- Directed by: Gil Kofman
- Written by: Gil Kofman
- Produced by: Gil Kofman Marika Van Adelsburg Amy Ziering
- Starring: Mark Webber Rachel Miner Jerry Adler Allan Rich Peter Jacobson Douglas Spain Blu de Golyer
- Cinematography: Richard Rutkowski
- Edited by: Curtiss Clayton
- Music by: Ted Reichman
- Distributed by: Seventh Art Releasing
- Release dates: April 14, 2007 (Philadelphia Film Festival, Cambridge Film Festival); July 12, 2007;
- Running time: 95 minutes
- Country: United States
- Language: English

= The Memory Thief =

The Memory Thief is a 2007 American independent drama film. It was written and directed by Gil Kofman and features Mark Webber and Rachel Miner in the leading roles. The film chronicles the experiences of a young man who becomes involved in documenting the experiences of survivors of the Holocaust, as his commitment turns into obsession and madness. The film, which was Kofman’s feature debut as a feature director, was shot on DV. Critical reviews of the film were generally favourable.

==Plot==
Lukas is a young man who works as a tollbooth operator. He does not have much of a social life, has few memories of his childhood, and spends much of his free time visiting his catatonic mother in the hospital. One day, one of the tollbooth customers tosses him a copy of Hitler's Mein Kampf, and Lukas reads it, prompting a Holocaust survivor to berate Lukas as he drives through Lukas's booth. The next day the old man gives him a videotape containing his testimony from the concentration camps. Watching the tape, Lukas becomes captivated, particularly after he spots the old man's obituary in the newspaper, and decides to attend the funeral. Mira, a young medical student, confronts him for attending a funeral without knowing the deceased and asks him to leave but relents after Lukas shows her the witness tape. While visiting his mother in the hospital, he runs into Mira again, and the two begin dating.

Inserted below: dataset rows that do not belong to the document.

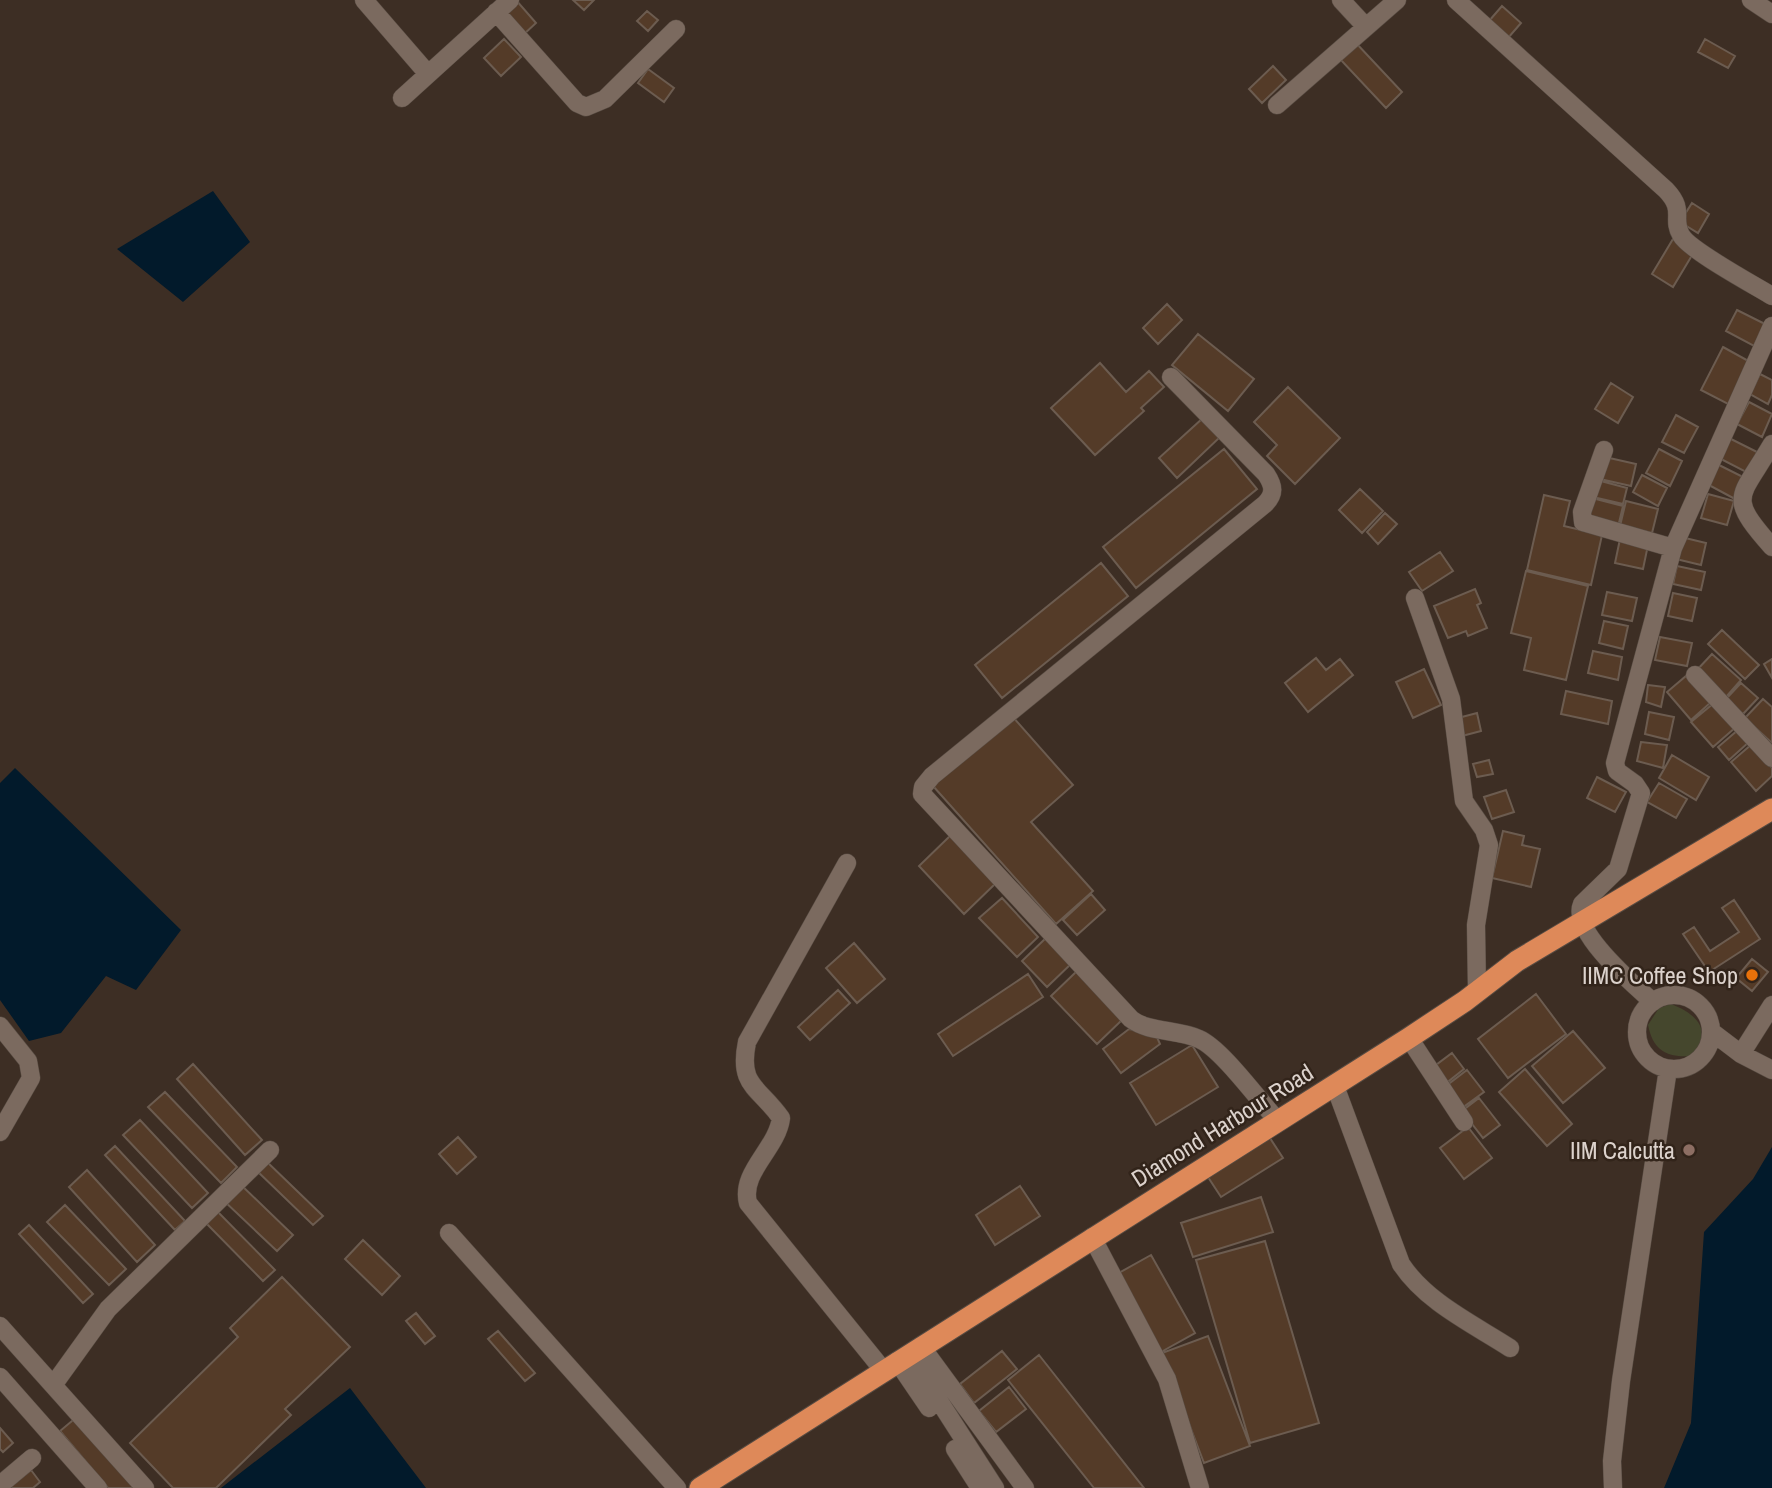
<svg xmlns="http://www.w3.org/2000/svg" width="1772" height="1488" font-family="'Archivo Narrow',sans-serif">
  <rect width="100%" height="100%" fill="#3d2e24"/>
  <path fill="#45472d" d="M1671,1004c26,10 43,27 20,52 -25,2 -38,-6 -43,-31l11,-17z"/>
  <path fill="#021a2b" d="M213,191l37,51 -67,60 -66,-53z
    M15,768l166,162 -45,60 -30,-14 -45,57 -32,8 -29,-41v-217z
    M1772,1147v341h-108l27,-65 13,-191 49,-53z
    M350,1388l76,100h-205z"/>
  <path fill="#543b28" stroke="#6c5c50" stroke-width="2" d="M516,0l20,23 -13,12 -21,-24z
    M573,0h21l-10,10z
    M1502,6l19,17 -13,15 -19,-17z
    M647,11l11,9 -10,11 -11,-10z
    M504,39l17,18 -20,19 -17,-18z
    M1705,39l30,17 -7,12 -30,-16z
    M1356,43l46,49 -16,16 -46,-49z
    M1273,66l13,14 -24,23 -13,-14z
    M648,69l26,19 -10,14 -26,-19z
    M1692,203l17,11 -11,19 -18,-11z
    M1673,239l21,13 -21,35 -21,-13z
    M1167,304l15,16 -24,24 -15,-16z
    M1737,310l28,14 -11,22 -28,-15z
    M1198,334l56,45 -26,32 -56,-46z
    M1723,347l29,16 -22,42 -29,-15z
    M1100,363l26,29 23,-21 15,16 -23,21 3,3 -49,44 -44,-47z
    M1760,374l12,6v15l-4,9 -18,-10z
    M1611,383l22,14 -15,26 -23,-14z
    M1288,387l52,51 -45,46 -28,-28 10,-11 -23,-23z
    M1749,402l23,12 -10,23 -25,-13z
    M1676,415l22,12 -14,26 -22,-11z
    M1203,418l17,19 -43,41 -18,-20z
    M1729,438l30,15 -11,20 -29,-15z
    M1224,449l33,40 -121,99 -33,-41z
    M1659,449l23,12 -12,25 -24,-13z
    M1605,457l31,7 -5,22 -31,-7z
    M1717,464l28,14 -10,21 -28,-15z
    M1642,475l25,13 -9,18 -25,-14z
    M1597,480l30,8 -4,16 -30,-7z
    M1360,489l23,22 -21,22 -23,-23z
    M1708,494l26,7 -7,24 -26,-7z
    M1544,495l26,6 -6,25 38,9 -11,50 -64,-15z
    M1592,498l31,8 -5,21 -31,-7z
    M1626,501l32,8 -6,24 -32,-7z
    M1385,513l12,11 -19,20 -11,-12z
    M1681,537l25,6 -5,22 -25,-6z
    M1620,539l28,6 -5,24 -28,-6z
    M1440,552l13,19 -31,20 -13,-19z
    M1101,563l27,33 -126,102 -27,-33z
    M1677,566l28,6 -4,18 -28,-6z
    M1526,571l62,15 -22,94 -42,-10 7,-32 -20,-5z
    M1475,589l6,14 -4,2 10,23 -19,8 -2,-5 -18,7 -14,-32z
    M1607,592l30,6 -5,23 -30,-6z
    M1673,593l24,5 -5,23 -24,-5z
    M1604,621l24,5 -5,23 -24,-6z
    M1722,630l37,35 -14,14 -37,-35z
    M1660,637l32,6 -5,23 -32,-6z
    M1593,651l29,6 -4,23 -30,-7z
    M1712,654l29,26 -15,17 -30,-26z
    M1316,658l10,12 14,-11 13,16 -45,37 -23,-29z
    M1772,659v19l-8,-14z
    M1424,669l17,36 -28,13 -17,-36z
    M1686,676l24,27 -19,17 -24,-28z
    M1741,683l17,15 -15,16 -17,-15z
    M1648,685l17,2 -4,20 -15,-5z
    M1566,691l46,10 -4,23 -47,-10z
    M1763,699l9,8v36l-27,-25z
    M1714,703l22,24 -23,20 -22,-25z
    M1649,712l25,5 -5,23 -24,-6z
    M1477,713l4,18 -19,5 -4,-18z
    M1012,716l61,69 -42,37 62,69 -37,33 -123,-138z
    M1738,730l11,12 -20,18 -11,-13z
    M1641,742l26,3 -4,23 -26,-7z
    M1752,744l20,24v8l-16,15 -25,-29z
    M1672,755l37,22 -13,23 -37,-22z
    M1489,760l4,14 -16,3 -4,-13z
    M1597,777l29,15 -11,20 -28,-14z
    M1659,783l28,16 -11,19 -29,-16z
    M1506,790l8,22 -22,7 -8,-22z
    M1503,831l21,5 -2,9 18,4 -9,38 -39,-9z
    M951,835l45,48 -32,31 -45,-48z
    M1091,894l14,16 -28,25 -14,-15z
    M1002,898l36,39 -21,20 -38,-39z
    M1734,900l26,39 -51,33 -26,-38 11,-7 16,24 29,-19 -17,-24z
    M1048,936l25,26 -26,25 -25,-26z
    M854,943l31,36 -28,24 -31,-35z
    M1752,959l16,13 -16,19 -16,-13z
    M1077,971l46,48 -26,25 -46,-48z
    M1028,974l15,23 -90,59 -15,-22z
    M838,990l12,13 -40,37 -12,-13z
    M1536,994l30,40 -58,44 -30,-39z
    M1129,1029l27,6 4,9 -39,29 -18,-24z
    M1573,1031l32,37 -42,35 -31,-37z
    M1192,1045l26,42 -62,38 -26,-42z
    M1452,1053l12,16 -19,15 -13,-16z
    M193,1064l69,76 -17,15 -68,-76z
    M1525,1069l47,55 -25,22 -48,-54z
    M1467,1070l17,22 -22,16 -16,-22z
    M165,1092l72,75 -16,16 -73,-76z
    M1479,1098l21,27 -17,13 -21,-27z
    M140,1120l68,73 -16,15 -69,-73z
    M1468,1127l24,31 -28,21 -24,-31z
    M1268,1135l15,23 -62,39 -15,-23z
    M458,1137l18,20 -19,17 -18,-20z
    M115,1146l70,75 -10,9 -70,-75z
    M264,1159l59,57 -10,9 -58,-56z
    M87,1170l68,75 -18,17 -68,-75z
    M239,1183l54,52 -16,16 -54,-51z
    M1020,1186l20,30 -45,29 -19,-30z
    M1261,1197l12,35 -80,25 -12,-34z
    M65,1205l61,64 -17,16 -62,-63z
    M215,1209l60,61 -12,11 -60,-61z
    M29,1225l64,69 -10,9 -64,-69z
    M363,1240l37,36 -18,19 -37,-36z
    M1265,1241l54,182 -69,20 -54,-183z
    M1151,1255l44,78 -34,19 -44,-78z
    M282,1277l68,70 -65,62 6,6 -75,73h-43l-43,-45 108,-106 -8,-9z
    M416,1313l19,23 -10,8 -19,-23z
    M498,1331l37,42 -10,8 -37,-42z
    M1208,1336l42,110 -46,17 -42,-110z
    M1002,1351l15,18 -43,34 -14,-19z
    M1039,1355l105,133h-50l-86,-108z
    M1009,1387l17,22 -30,23 -17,-21z
    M78,1416l60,72h-30l-48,-57z
    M0,1428l13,15 -10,9 -3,-3z
    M31,1470l9,12 -7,6h-24z"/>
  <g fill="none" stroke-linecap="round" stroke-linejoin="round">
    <defs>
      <path id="minor" d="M364,0l64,74
        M1341,0l25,27
        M1456,0l210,190c20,21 5,28 15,45 8,15 73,50 91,61
        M1751,0l21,14
        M496,12l81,91 9,4 19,-8 71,-70
        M402,98l108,-98
        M1277,105l120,-105
        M1171,377l95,97c8,12 9,20 -1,30l-333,272 -9,11 -1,7 209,225c18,14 47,10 68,20 23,10 60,62 79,82
        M1772,444c-32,55 -46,51 0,103
        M1604,450l-22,62 1,10 90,26
        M1415,598l36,101 13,102 20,29 5,15 -13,80 1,66
        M1695,675l77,83
        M847,863l-100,179c-9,44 11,44 34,76 -4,31 -41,54 -33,85l135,167
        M1637 1032a37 37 0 1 1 74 0a37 37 0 1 1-74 0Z
        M1653,1002c-20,-18 -83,-71 -71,-98l36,-35 23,-76 -6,-9 -18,-13 -2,-8 58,-215 99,-222
        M0,1026l28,35 3,17 -31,54
        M1712,1032l29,22 31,16
        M1409,1038l55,84
        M1741,1054l31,-49
        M1335,1086l66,178c25,38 72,60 109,84
        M449,1233l228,255
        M1092,1237l75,142 33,109
        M0,1326l145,162
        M921,1346l104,142
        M909,1354l86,134
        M897,1361l32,47
        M0,1377l98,111
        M54,1384l54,-75 162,-159
        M955,1449l25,39
        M0,1485l32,-27
        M1613,1488l-1,-27 9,-80 47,-312"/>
      <path id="highway" d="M700,1488l709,-450 56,-37 52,-40 255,-152"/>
    </defs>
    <use href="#minor" stroke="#574b42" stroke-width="19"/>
    <use href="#highway" stroke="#574b42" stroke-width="23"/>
    <use href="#minor" stroke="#7b6a5f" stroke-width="18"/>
    <use href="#highway" stroke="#de8959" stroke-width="21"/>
  </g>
  <circle fill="#e8710a" stroke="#32241a" stroke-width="2.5" cx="1752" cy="975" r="7"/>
  <circle fill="#8d6e63" stroke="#32241a" stroke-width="2.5" cx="1689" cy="1150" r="7"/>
  <g text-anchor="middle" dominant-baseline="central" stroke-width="5" stroke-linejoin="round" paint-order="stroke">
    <g font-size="24" fill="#dcd2cc" stroke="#32241a" text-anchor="end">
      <text x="1738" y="975">IIMC Coffee Shop</text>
      <text x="1675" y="1150">IIM Calcutta</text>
    </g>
    <g font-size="24" fill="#dcd2cc" stroke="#32241a">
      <text transform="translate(1222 1125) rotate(-32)">Diamond Harbour Road</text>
    </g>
  </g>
</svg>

Lukas gets a job working for a Holocaust remembrance organization that conducts interviews of survivors. At this point, Lukas's behavior becomes obsessive. He hoards interview tapes, watching several simultaneously on different television sets. He wears a yellow star, plasters his wall with pictures from Holocaust camps, and buys lottery tickets based on the interviewees' tattooed identification numbers from the camps. He writes long letters to the filmmaker Horowitz, who has made a movie about the Holocaust. He gives a pink triangle to his transgender co-worker, Dominique. He demands that all German cars use a different lane at his tollbooth. Mira and other Jews become concerned about his obsession with Holocaust memories and Jewish customs, especially since he is not Jewish himself. Eventually he persuades Mira's father, also a camp survivor, to record an interview. The Holocaust foundation fires Lukas for doing an interview before he is trained. The burden of recalling the memories is too much for Mira's father, who kills himself. Mira blames Lukas for her father's death, and Lukas is devastated.

Lukas buys his own camera and wanders the streets pushing the camera in people's faces, asking them if they are Jewish, and telling them that they are lucky to be alive. His erratic behavior gets him fired. He comes to believe that he himself is the last Holocaust survivor. He shaves his head and gets an identification number tattooed on his arm. He picks a fight with a group of neo-Nazi skinheads, and is beaten. The woman in the next bed to his mother in the hospital accuses him of not being her son at all, and he does not deny it. He gives away his shoes to his co-worker, and dons a home made concentration camp prisoner uniform as he embarks on what he describes as a death march.

== Production ==
The Memory Thief was the first feature film directed by the Nigerian-born playwright Gil Kofman.
Kofman himself had married into a family of Holocaust survivors, so the topic of the film related to his personal life.
In the interview sequences shown, the movie makes use of the testimonies of actual Holocaust survivors.

== Reception ==
The Memory Thief received mostly favorable reviews from critics. The review aggregate website Rotten Tomatoes gave the movie a 79% fresh rating, based on 14 reviews. Jeannette Catsoulis, writing for The New York Times, called it "a strange and melancholy journey to the heart of madness," and she commended the way the movie presented a counterbalance to formulaic Hollywood movies about the Holocaust. Maureen M. Hart of the Chicago Tribune wrote that Kofman had "crafted an unusual tale of post-traumatic stress and pain and the ownership thereof," and she singled out for praise Jerry Adler's performance as an old Holocaust survivor. Leba Hertz, on the other hand, in a review for the San Francisco Chronicle, complained that "something rings false" about the movie. For instance, she had difficulties understanding why a girl like Mira should be attracted to someone such as Lukas.